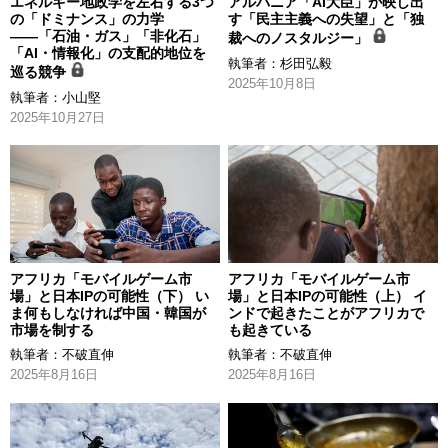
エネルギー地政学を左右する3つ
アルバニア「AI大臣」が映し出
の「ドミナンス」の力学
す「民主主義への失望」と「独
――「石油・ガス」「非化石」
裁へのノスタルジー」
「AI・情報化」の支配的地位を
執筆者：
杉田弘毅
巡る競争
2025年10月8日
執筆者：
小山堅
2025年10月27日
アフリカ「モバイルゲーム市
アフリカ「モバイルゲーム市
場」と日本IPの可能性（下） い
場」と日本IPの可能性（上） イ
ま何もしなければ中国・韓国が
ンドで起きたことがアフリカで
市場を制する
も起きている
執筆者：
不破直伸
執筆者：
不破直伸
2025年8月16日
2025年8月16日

----

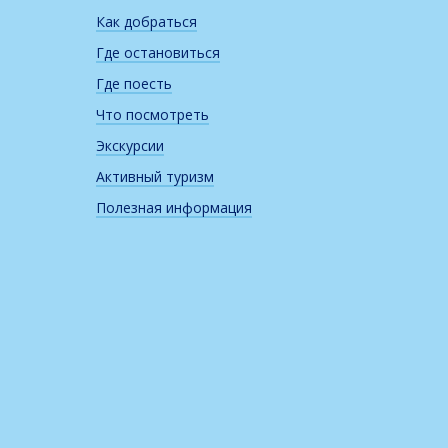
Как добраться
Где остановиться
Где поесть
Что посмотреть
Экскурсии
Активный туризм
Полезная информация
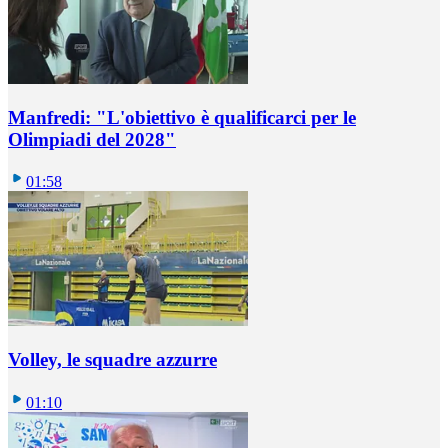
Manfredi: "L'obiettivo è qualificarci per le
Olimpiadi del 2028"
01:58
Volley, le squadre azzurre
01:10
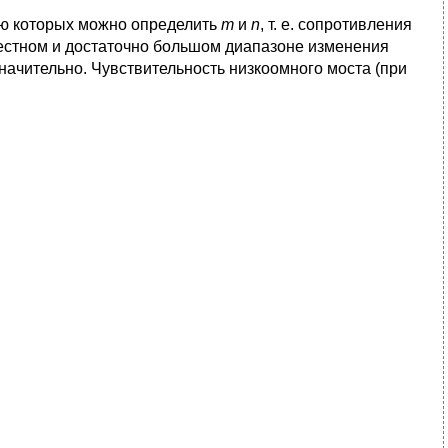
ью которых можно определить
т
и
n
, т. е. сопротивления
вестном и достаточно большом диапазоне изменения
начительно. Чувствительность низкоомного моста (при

----

Directions for this task
Keep to the stretch from the line containing "qualificarci per le" through the line containing "начительно. Чувствительность низкоомного", both ends included, and copy it exactly from the listing above, minus the pictures.

Answer for the task
Manfredi: "L'obiettivo è qualificarci per le
Olimpiadi del 2028"
01:58
Volley, le squadre azzurre
01:10
ью которых можно определить
т
и
n
, т. е. сопротивления
вестном и достаточно большом диапазоне изменения
начительно. Чувствительность низкоомного моста (при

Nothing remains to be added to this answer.